**Directions**
If a line of the records contains the string "sulla", copy it out.

.....

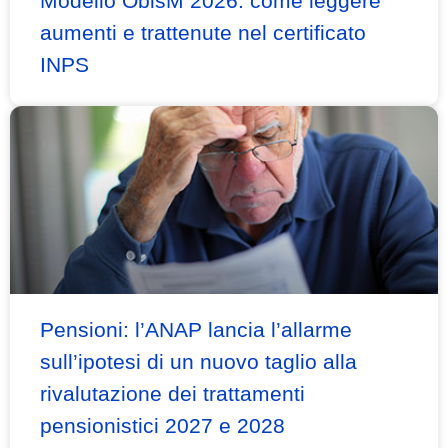
Modello ObisM 2026: come leggere
aumenti e trattenute nel certificato
INPS
Pensioni: l’ANAP lancia l’allarme
sull’ipotesi di un nuovo taglio alla
rivalutazione dei trattamenti
pensionistici 2027 e 2028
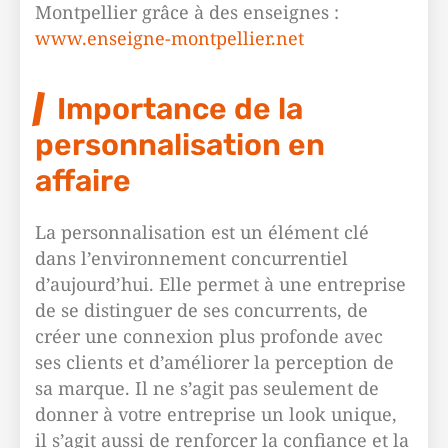
Montpellier grâce à des enseignes :
www.enseigne-montpellier.net
Importance de la
personnalisation en
affaire
La personnalisation est un élément clé
dans l’environnement concurrentiel
d’aujourd’hui. Elle permet à une entreprise
de se distinguer de ses concurrents, de
créer une connexion plus profonde avec
ses clients et d’améliorer la perception de
sa marque. Il ne s’agit pas seulement de
donner à votre entreprise un look unique,
il s’agit aussi de renforcer la confiance et la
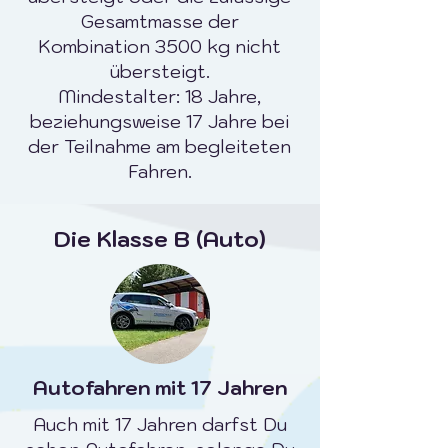
Gesamtmasse der
Kombination 3500 kg nicht
übersteigt.
Mindestalter: 18 Jahre,
beziehungsweise 17 Jahre bei
der Teilnahme am begleiteten
Fahren.
Die Klasse B (Auto)
Autofahren mit 17 Jahren
Auch mit 17 Jahren darfst Du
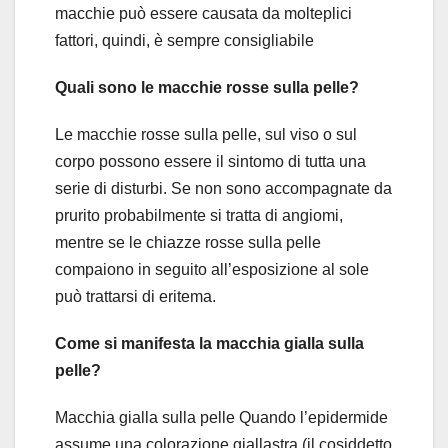
macchie può essere causata da molteplici
fattori, quindi, è sempre consigliabile
Quali sono le macchie rosse sulla pelle?
Le macchie rosse sulla pelle, sul viso o sul
corpo possono essere il sintomo di tutta una
serie di disturbi. Se non sono accompagnate da
prurito probabilmente si tratta di angiomi,
mentre se le chiazze rosse sulla pelle
compaiono in seguito all’esposizione al sole
può trattarsi di eritema.
Come si manifesta la macchia gialla sulla
pelle?
Macchia gialla sulla pelle Quando l’epidermide
assume una colorazione giallastra (il cosiddetto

.....

**Written solution**
Quali sono le macchie rosse sulla pelle?
Le macchie rosse sulla pelle, sul viso o sul
mentre se le chiazze rosse sulla pelle
Come si manifesta la macchia gialla sulla
Macchia gialla sulla pelle Quando l’epidermide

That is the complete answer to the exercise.